Action item: Extract from the records below each line that contains the string "Population", matching case exactly.

....

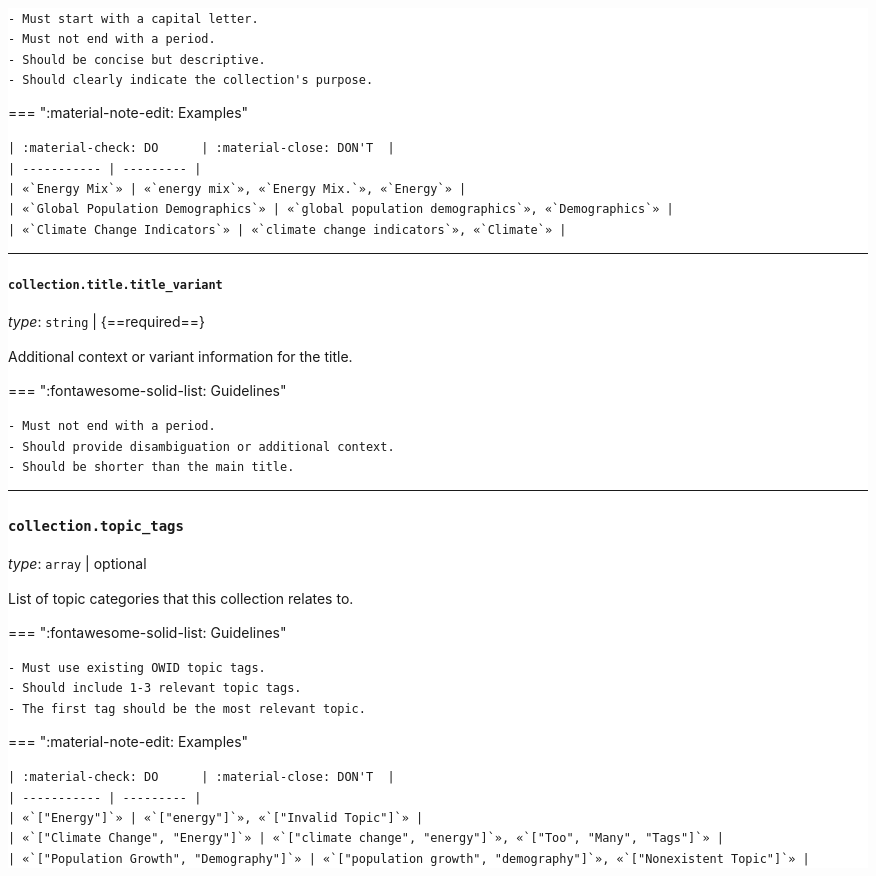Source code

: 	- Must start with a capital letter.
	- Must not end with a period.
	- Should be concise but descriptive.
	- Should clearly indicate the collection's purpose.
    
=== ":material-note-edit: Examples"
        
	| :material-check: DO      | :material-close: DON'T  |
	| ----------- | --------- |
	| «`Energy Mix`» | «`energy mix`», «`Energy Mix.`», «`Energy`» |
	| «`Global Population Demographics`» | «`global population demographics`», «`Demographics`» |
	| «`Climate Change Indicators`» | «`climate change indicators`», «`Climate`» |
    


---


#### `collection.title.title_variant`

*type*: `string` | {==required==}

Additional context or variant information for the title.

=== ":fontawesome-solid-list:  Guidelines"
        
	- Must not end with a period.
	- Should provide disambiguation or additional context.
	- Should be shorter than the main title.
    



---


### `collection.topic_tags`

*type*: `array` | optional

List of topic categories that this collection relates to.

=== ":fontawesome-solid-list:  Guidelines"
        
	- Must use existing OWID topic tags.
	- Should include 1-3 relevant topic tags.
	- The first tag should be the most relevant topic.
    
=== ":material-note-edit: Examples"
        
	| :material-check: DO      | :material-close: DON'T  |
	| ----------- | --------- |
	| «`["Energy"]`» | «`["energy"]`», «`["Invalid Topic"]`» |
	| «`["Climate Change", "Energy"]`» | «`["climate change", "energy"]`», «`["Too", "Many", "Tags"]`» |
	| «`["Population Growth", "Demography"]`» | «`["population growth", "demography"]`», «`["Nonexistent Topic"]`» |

....

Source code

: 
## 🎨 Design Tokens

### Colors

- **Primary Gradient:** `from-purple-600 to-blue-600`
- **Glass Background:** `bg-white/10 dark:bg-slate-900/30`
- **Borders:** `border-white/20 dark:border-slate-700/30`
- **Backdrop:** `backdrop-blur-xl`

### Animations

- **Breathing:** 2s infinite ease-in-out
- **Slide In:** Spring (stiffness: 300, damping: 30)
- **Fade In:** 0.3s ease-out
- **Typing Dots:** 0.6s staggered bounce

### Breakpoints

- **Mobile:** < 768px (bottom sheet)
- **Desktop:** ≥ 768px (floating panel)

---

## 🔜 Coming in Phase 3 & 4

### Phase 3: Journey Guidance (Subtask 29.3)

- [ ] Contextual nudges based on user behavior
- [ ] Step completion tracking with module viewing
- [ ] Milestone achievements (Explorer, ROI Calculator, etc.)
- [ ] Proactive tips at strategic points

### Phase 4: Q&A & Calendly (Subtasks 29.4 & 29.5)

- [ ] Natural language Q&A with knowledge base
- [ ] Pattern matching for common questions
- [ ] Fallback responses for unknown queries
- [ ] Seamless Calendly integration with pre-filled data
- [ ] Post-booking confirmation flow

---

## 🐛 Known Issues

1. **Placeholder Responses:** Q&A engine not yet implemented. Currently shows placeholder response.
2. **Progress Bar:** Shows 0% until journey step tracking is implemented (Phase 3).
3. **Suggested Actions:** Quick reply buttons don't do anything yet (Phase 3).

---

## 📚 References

....

Answer area:
	| «`Global Population Demographics`» | «`global population demographics`», «`Demographics`» |
	| «`["Population Growth", "Demography"]`» | «`["population growth", "demography"]`», «`["Nonexistent Topic"]`» |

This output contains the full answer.